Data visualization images
* * * * * * * * *

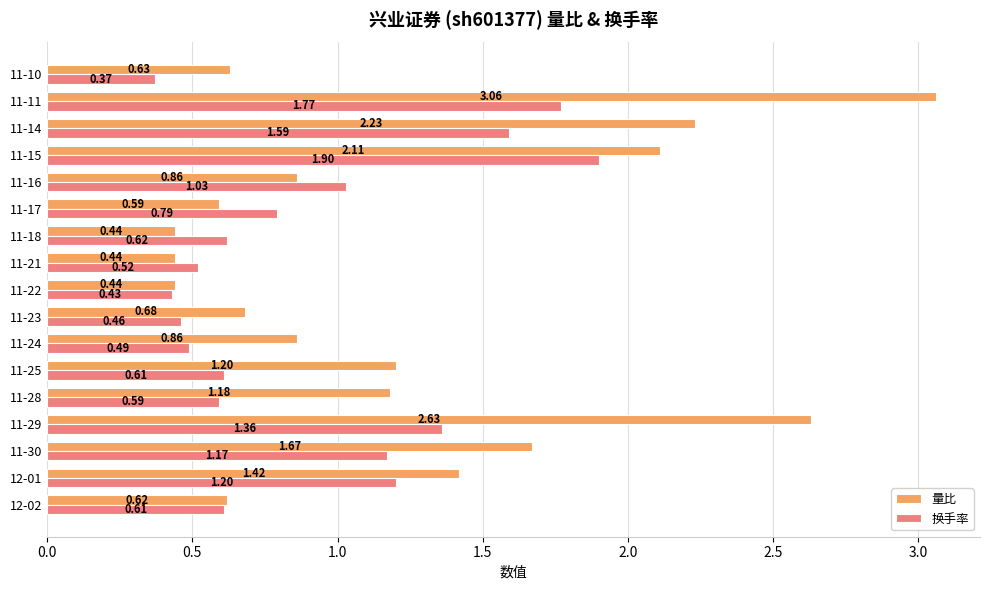

At which label does 换手率 reach its minimum?

11-10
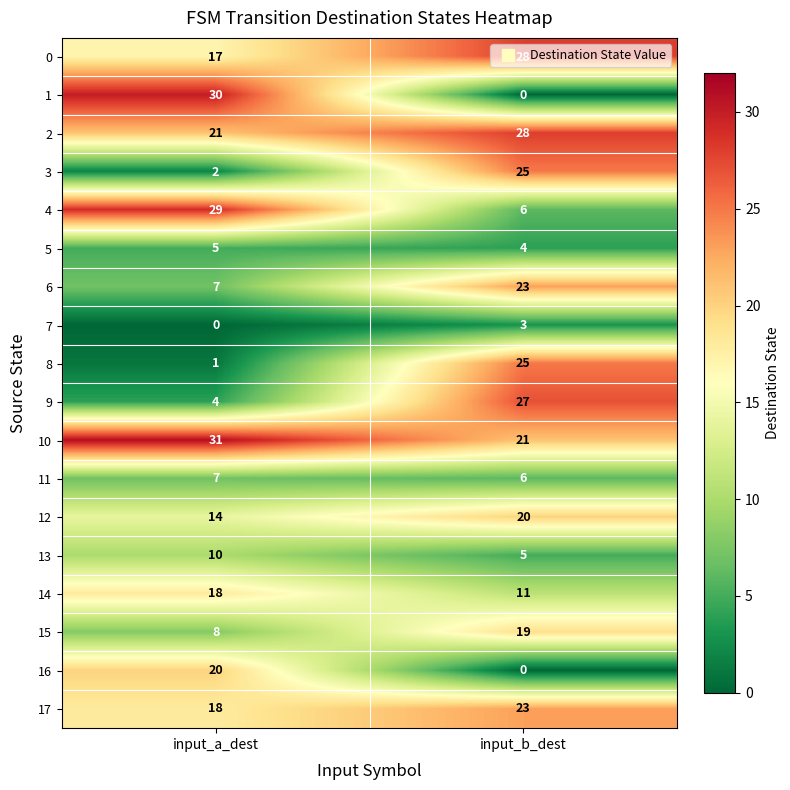

What is the sum of the 1 values at input_b_dest and input_a_dest?

30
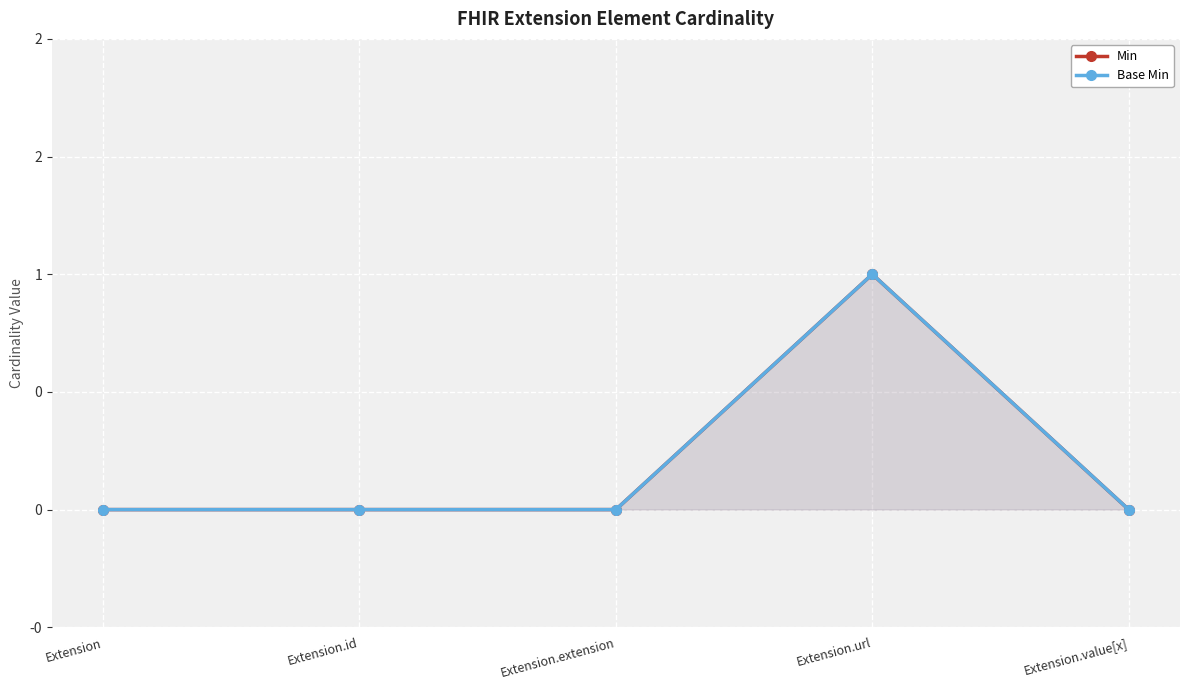

What position from the right is Extension.id?

4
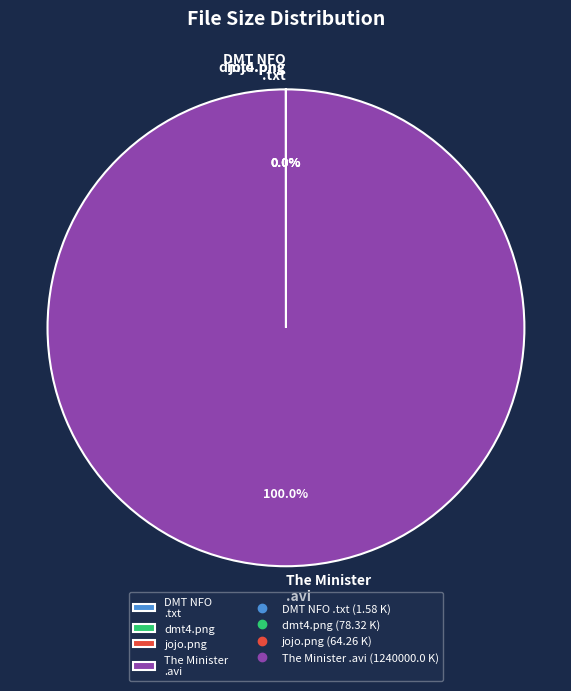

What is the change in value from dmt4.png to jojo.png?

-14.1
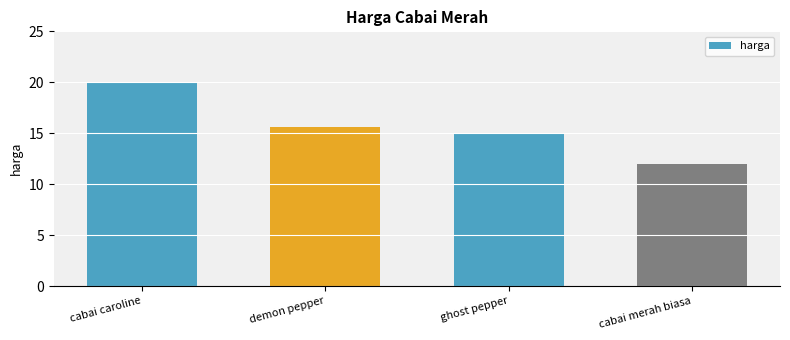

How many bars are there in total?

4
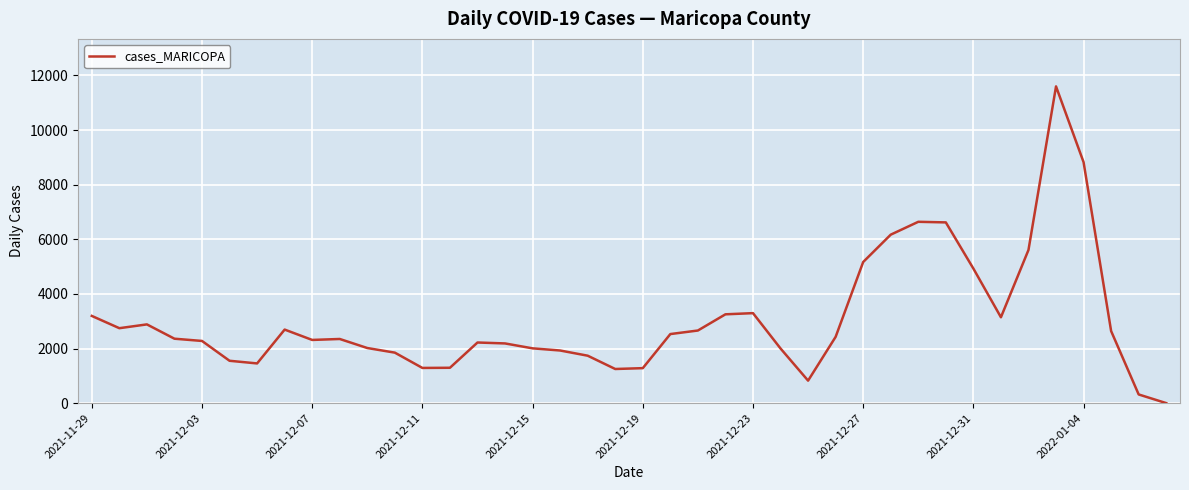

What is the difference between the maximum and minimum values?

11595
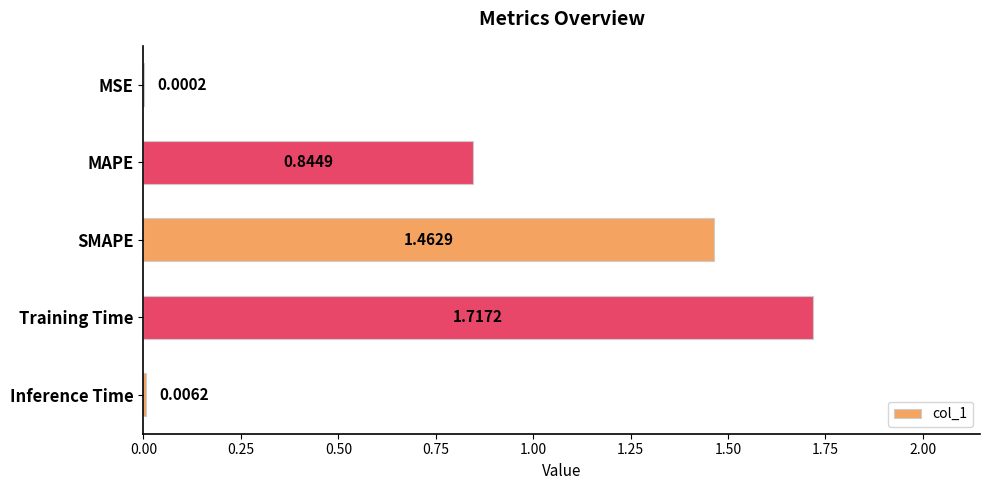

Which has a higher value, Training Time or MSE?

Training Time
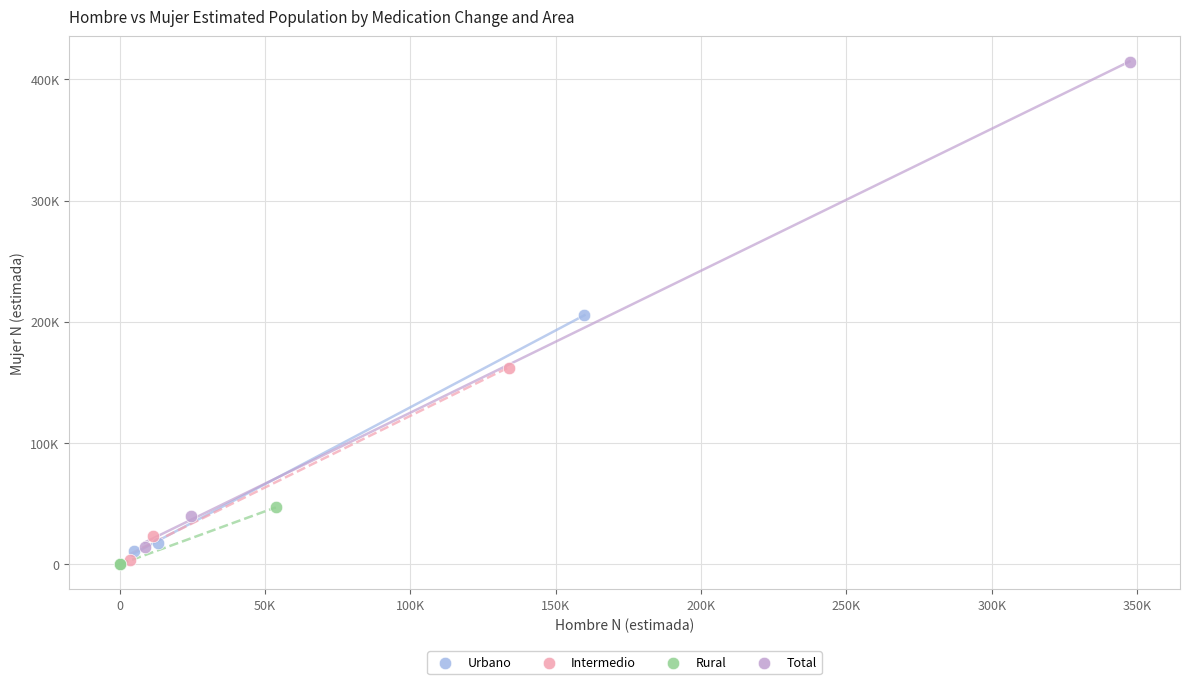

What are all the series names shown in the legend?

Urbano, Intermedio, Rural, Total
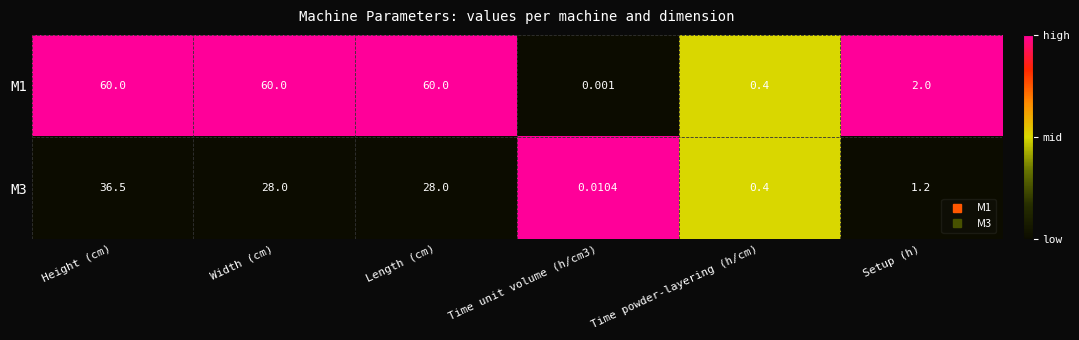

List the series in order of their overall mean, lowest first.

M3, M1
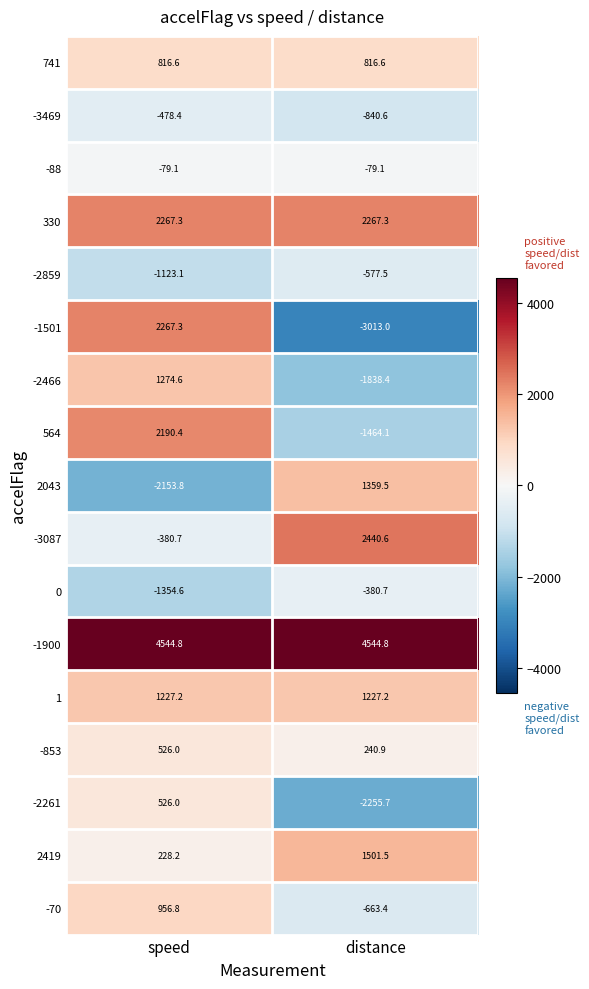

What is the difference between the maximum and minimum values in the -3469 series?

362.2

* * * * * * * * *

Reproduce every row above word for word, omitting the pictures.

» SOLUTION FOR THIS EXERCISE:
At which label does 换手率 reach its minimum?

11-10

What is the sum of the 1 values at input_b_dest and input_a_dest?

30

What position from the right is Extension.id?

4

What is the change in value from dmt4.png to jojo.png?

-14.1

How many bars are there in total?

4

What is the difference between the maximum and minimum values?

11595

Which has a higher value, Training Time or MSE?

Training Time

What are all the series names shown in the legend?

Urbano, Intermedio, Rural, Total

List the series in order of their overall mean, lowest first.

M3, M1

What is the difference between the maximum and minimum values in the -3469 series?

362.2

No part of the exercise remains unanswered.